A First-Year Teacher’s Tale
Let me take you back to a time before diaper bags, dinner duty, and digital calendars filled with swim lessons and pediatrician appointments.
It’s me. First-year teacher me. Twenty-something, bright-eyed and… wildly underprepared for what teaching middle school actually meant.
I walked into my first classroom with color-coded folders, inspirational posters from Pinterest, and an unrealistic expectation that my students would find my dry sarcasm and obscure historical references charming. Spoiler alert: they did not.
I still remember the first time I tried to give a “look” to a kid in the back who wouldn’t stop drumming on his desk. He smiled. I panicked. Did I just accidentally start a flirtation? No. I’m his teacher. A grown-up. Act like one!
Middle schoolers are a special breed. They can smell fear. And gum.
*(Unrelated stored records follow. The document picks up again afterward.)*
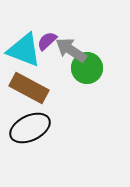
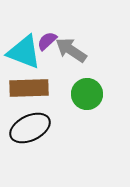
cyan triangle: moved 2 px down
green circle: moved 26 px down
brown rectangle: rotated 30 degrees counterclockwise
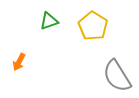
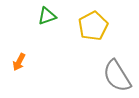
green triangle: moved 2 px left, 5 px up
yellow pentagon: rotated 12 degrees clockwise
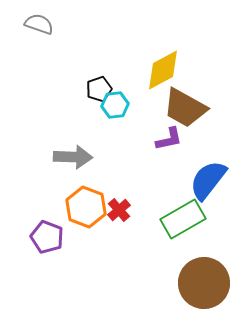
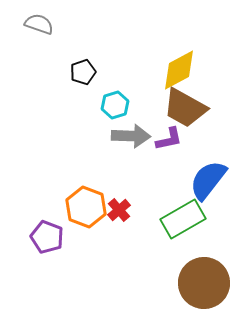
yellow diamond: moved 16 px right
black pentagon: moved 16 px left, 17 px up
cyan hexagon: rotated 12 degrees counterclockwise
gray arrow: moved 58 px right, 21 px up
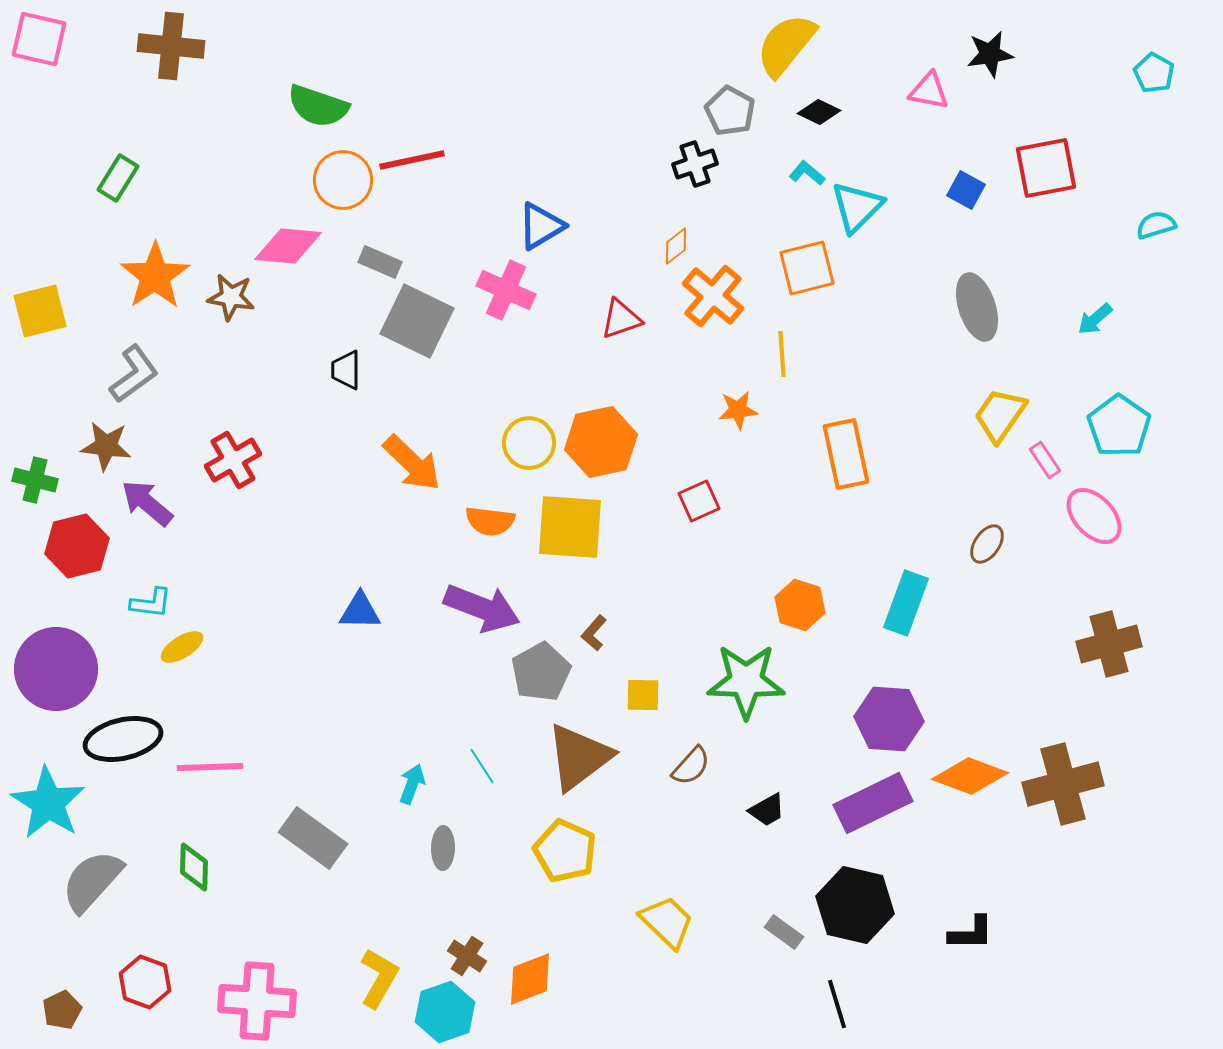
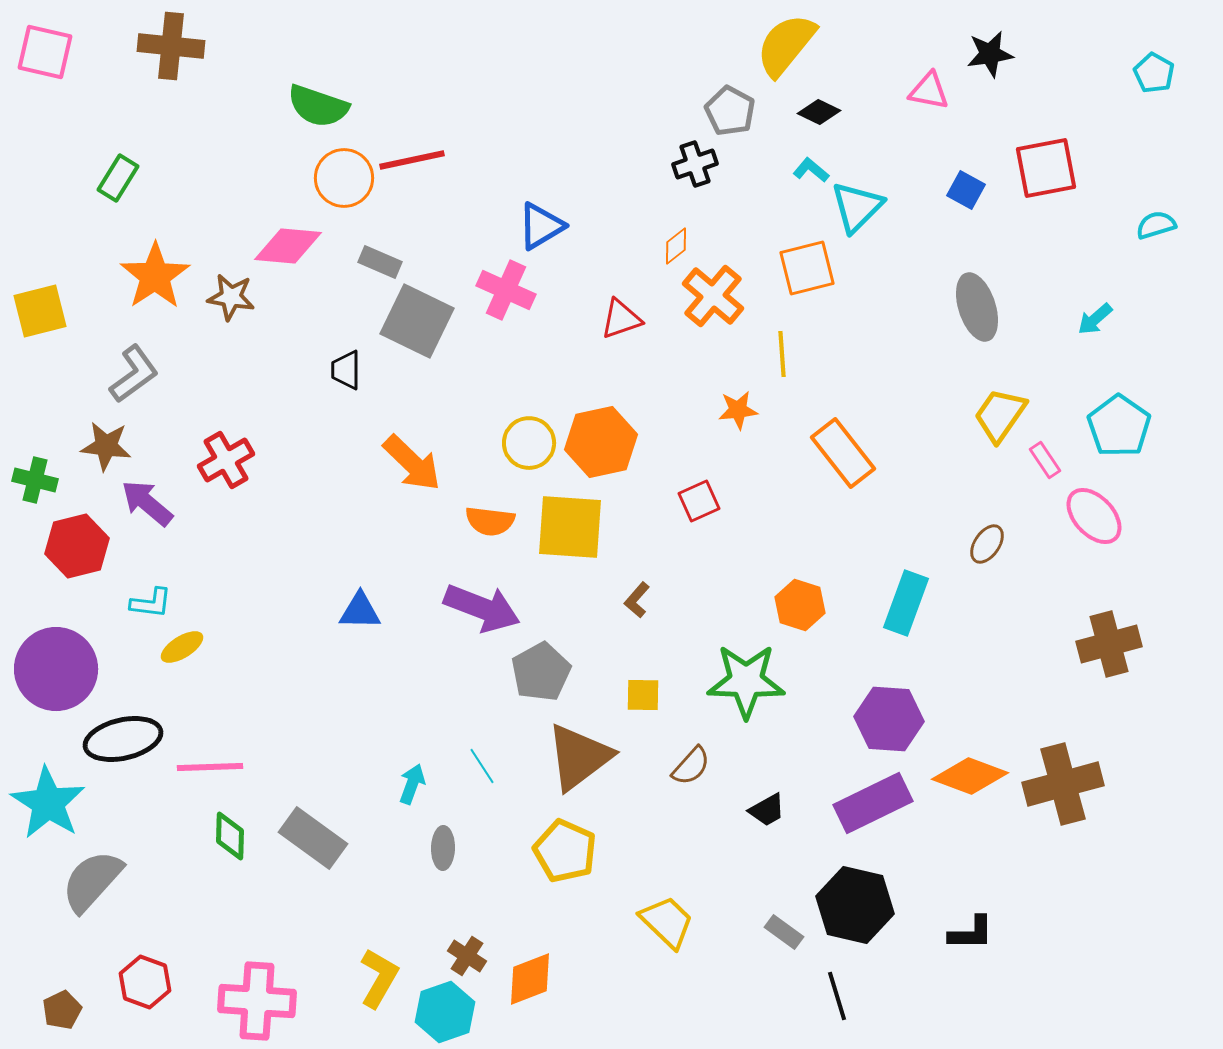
pink square at (39, 39): moved 6 px right, 13 px down
cyan L-shape at (807, 173): moved 4 px right, 3 px up
orange circle at (343, 180): moved 1 px right, 2 px up
orange rectangle at (846, 454): moved 3 px left, 1 px up; rotated 26 degrees counterclockwise
red cross at (233, 460): moved 7 px left
brown L-shape at (594, 633): moved 43 px right, 33 px up
green diamond at (194, 867): moved 36 px right, 31 px up
black line at (837, 1004): moved 8 px up
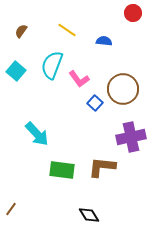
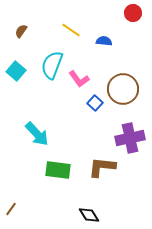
yellow line: moved 4 px right
purple cross: moved 1 px left, 1 px down
green rectangle: moved 4 px left
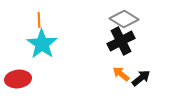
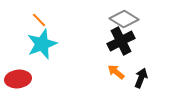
orange line: rotated 42 degrees counterclockwise
cyan star: rotated 16 degrees clockwise
orange arrow: moved 5 px left, 2 px up
black arrow: rotated 30 degrees counterclockwise
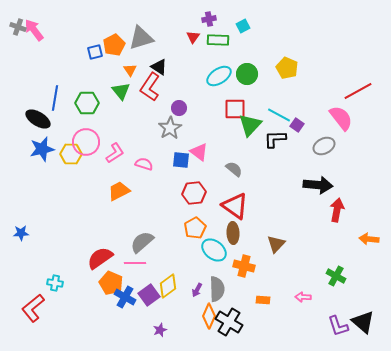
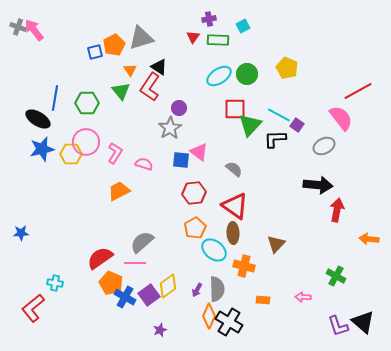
pink L-shape at (115, 153): rotated 25 degrees counterclockwise
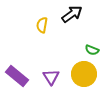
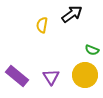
yellow circle: moved 1 px right, 1 px down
And they will ask questions like:
- “Do you have a boyfriend?”
- “Are you old?”
- “Is this going to be on the test?”
- “What would happen if I threw my pencil at the ceiling and it got stuck?”
(Answer: it did get stuck. And it’s probably still up there.)
But between the chaos and the caffeine runs, something happened. I started to get them. The sarcasm started to land. The routines became second nature. The same kid who tested every boundary now told me about his new puppy and asked for help on his essay. I found myself looking forward to the eye rolls and awkward dance moves and Friday hallway concerts.
And at the end of that first year? I wasn’t just surviving—I was hooked.
I didn’t have a spouse to vent to at the end of the day or kids of my own to compare to the ones in my class. It was just me, my coffee mug, and a big binder of lesson plans that constantly needed reworking. But I learned something crucial that year: middle schoolers are weird, wonderful humans who need adults that are willing to embrace the chaos and show up for them, day after day.
So, to any other new teacher out there—especially those navigating it solo—here’s your permission to laugh at the madness, learn as you go, and maybe cry a little in the supply closet (it’s okay, we’ve all been there).
You’ve got this. Your future self—with babies on her hip and a decade of teaching under her belt—is already proud of you.

Reply like it’s hallway gossip time!